TASK TO COMPLETE: Continue the biography of the archaeologist Aileen Fox, starting after its last sentence.

PASSAGE SHOWN:
[Start of section]
English archaeologist (1907–2005)

Aileen Mary Fox, Lady Fox, ( Henderson; 29 July 1907 – 21 November 2005) was an English archaeologist, who specialised in the archaeology of south-west England. She notably excavated the Roman legionary fortress in Exeter, Devon, after the Second World War.

==Biography==
The daughter of a solicitor Walter Scott Henderson and wife Alice livingstone Henderson (nee Mclean), Aileen Mary Henderson was educated at Chinthurst School in Surrey and then at Downe House School in Kent, where she remained after it moved to Berkshire, under the headship of Olive Willis. She went on to read English at Newnham College, Cambridge.

After graduating in 1929, she worked as a volunteer excavating at Richborough, Kent, under J. P. Bushe-Fox. She spent the following winter at the British School at Rome, before returning to Richborough. In 1932 she excavated at Hembury hillfort, Devon and Meon Hill, Hampshire.

In 1933, she married Cyril Fox, director of the National Museum of Wales, with whom she had three sons. The Foxes excavated prehistoric and Roman sites throughout the UK, although Fox continued to lead her own digs, for instance at the Roman legionary fortress at Isca Augusta (Caerleon, Wales) in 1939. Fox lectured at the University College, Cardiff, from 1940 to 1945. A notable achievement was three seasons of excavation at Roman Exeter after Second World War damage. She then took up a lectureship at the University College of the South West of England at Exeter in 1947, and stayed on until her retirement in 1971.

From the late 1940s, she undertook key excavations in south-west England, shedding new light on prehistoric occupation of Dartmoor, Iron Age hillforts in the region, and the Roman military presence in Cornwall.

In 1965, she was a founder of the Hillforts Study Group alongside Christopher Hawkes and others. In the late 1960s, Fox played a key role in establishing Exeter Archaeological Field Unit. She served as president of the Devon Archaeological Society in 1963–1964 and as a vice-president of the Council for British Archaeology. She believed in nurturing archaeological interest in young people. Her book Roman Britain was a collaboration with the artist Alan Sorrell, whom she had met earlier at the British School at Rome. With her husband's knighthood in 1935 she became known as Lady Fox.
[End of section]
DATA RECORDS:
[Start of section]
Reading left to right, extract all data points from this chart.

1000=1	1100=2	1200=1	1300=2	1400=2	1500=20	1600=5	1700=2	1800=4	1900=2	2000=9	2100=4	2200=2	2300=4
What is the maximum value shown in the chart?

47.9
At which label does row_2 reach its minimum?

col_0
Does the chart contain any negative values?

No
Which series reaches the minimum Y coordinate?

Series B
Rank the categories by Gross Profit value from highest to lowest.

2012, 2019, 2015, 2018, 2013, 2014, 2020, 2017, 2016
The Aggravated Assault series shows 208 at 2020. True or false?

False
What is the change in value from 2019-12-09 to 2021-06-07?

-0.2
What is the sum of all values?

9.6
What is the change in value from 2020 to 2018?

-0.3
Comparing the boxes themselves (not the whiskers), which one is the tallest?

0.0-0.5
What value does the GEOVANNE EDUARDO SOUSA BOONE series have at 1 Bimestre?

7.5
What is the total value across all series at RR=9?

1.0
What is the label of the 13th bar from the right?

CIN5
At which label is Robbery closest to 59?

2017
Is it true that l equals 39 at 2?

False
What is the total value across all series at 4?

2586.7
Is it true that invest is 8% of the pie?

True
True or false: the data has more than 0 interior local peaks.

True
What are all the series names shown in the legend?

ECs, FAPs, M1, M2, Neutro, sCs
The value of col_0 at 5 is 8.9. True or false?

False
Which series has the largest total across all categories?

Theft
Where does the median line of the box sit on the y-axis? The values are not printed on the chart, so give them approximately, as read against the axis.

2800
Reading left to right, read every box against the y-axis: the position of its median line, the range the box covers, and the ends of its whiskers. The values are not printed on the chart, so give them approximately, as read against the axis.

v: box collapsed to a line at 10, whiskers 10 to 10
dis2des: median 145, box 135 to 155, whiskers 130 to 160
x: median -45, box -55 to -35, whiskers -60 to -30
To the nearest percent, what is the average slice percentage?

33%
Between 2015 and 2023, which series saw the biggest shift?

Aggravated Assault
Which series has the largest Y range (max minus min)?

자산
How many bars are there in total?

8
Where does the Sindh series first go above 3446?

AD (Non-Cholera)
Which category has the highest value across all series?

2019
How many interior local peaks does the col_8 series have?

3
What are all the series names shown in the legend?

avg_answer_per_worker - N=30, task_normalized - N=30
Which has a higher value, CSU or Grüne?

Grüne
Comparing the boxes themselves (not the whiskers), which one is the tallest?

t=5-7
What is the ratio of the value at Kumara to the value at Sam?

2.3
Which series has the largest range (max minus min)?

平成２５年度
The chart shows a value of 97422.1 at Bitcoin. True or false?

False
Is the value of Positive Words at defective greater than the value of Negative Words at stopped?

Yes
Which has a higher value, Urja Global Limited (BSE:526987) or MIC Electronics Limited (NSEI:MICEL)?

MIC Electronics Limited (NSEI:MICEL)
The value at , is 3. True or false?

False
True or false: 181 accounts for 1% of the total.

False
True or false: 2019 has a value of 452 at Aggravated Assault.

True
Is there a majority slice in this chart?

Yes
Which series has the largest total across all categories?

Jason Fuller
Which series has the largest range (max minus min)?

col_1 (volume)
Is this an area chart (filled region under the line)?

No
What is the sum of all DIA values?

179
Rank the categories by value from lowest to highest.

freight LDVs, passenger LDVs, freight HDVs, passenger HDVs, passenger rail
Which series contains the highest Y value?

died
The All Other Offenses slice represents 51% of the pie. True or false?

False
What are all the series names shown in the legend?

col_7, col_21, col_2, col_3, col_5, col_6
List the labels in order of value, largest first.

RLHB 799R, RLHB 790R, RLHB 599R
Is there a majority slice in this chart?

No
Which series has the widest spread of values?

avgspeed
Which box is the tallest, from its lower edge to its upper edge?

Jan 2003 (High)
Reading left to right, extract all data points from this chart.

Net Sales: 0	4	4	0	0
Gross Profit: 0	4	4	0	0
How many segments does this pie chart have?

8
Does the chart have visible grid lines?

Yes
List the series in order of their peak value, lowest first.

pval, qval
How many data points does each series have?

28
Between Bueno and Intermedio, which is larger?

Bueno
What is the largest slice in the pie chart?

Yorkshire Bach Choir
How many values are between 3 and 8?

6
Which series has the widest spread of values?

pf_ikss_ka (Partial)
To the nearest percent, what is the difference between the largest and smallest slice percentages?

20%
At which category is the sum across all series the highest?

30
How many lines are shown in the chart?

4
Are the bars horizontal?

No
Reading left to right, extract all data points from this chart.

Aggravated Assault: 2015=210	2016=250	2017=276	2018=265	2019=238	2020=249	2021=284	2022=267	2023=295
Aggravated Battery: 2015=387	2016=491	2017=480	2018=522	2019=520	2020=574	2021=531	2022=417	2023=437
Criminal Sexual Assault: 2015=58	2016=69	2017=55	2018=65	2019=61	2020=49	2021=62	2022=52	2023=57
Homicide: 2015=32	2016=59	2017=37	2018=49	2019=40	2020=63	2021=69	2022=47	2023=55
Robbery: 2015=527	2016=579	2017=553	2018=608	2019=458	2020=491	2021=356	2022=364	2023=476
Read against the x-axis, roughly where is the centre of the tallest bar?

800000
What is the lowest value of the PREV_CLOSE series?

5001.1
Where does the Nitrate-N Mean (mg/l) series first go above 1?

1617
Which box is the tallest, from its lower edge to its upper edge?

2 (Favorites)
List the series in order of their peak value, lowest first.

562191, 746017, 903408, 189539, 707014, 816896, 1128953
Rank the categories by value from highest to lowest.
[End of section]
OUTPUT FOR THIS EXERCISE:
In 1973, Fox became a visiting lecturer at the University of Auckland, New Zealand, and from September 1974 to 1976 acting archaeologist at the Auckland War Memorial Museum, while the museum's archaeologist Janet Davidson studied as a Rhodes scholar at the University of Oxford. Her ten New Zealand years were spent teaching, research, publishing and involvement with organizations such as the New Zealand Archaeological Association and the New Zealand Historic Places Trust (now Heritage New Zealand). Her interest in hill forts led to site records in Auckland, Northland and Hawkes Bay and excavating a pā site at Te Awanga in 1974–1975. She also researched Māori carving, burial chests in particular. Fox returned to Britain in 1983.

==Awards and recognition==
In 1944, Fox was elected a fellow of the Society of Antiquaries of London, in 1985 awarded an honorary doctorate of letters at the University of Exeter, and in 1998 gained honorary membership of the Prehistoric Society.

==Selected publications==
- Fox, Aileen (1961). "Roman Britain" (Drawings by Alan Sorrell.)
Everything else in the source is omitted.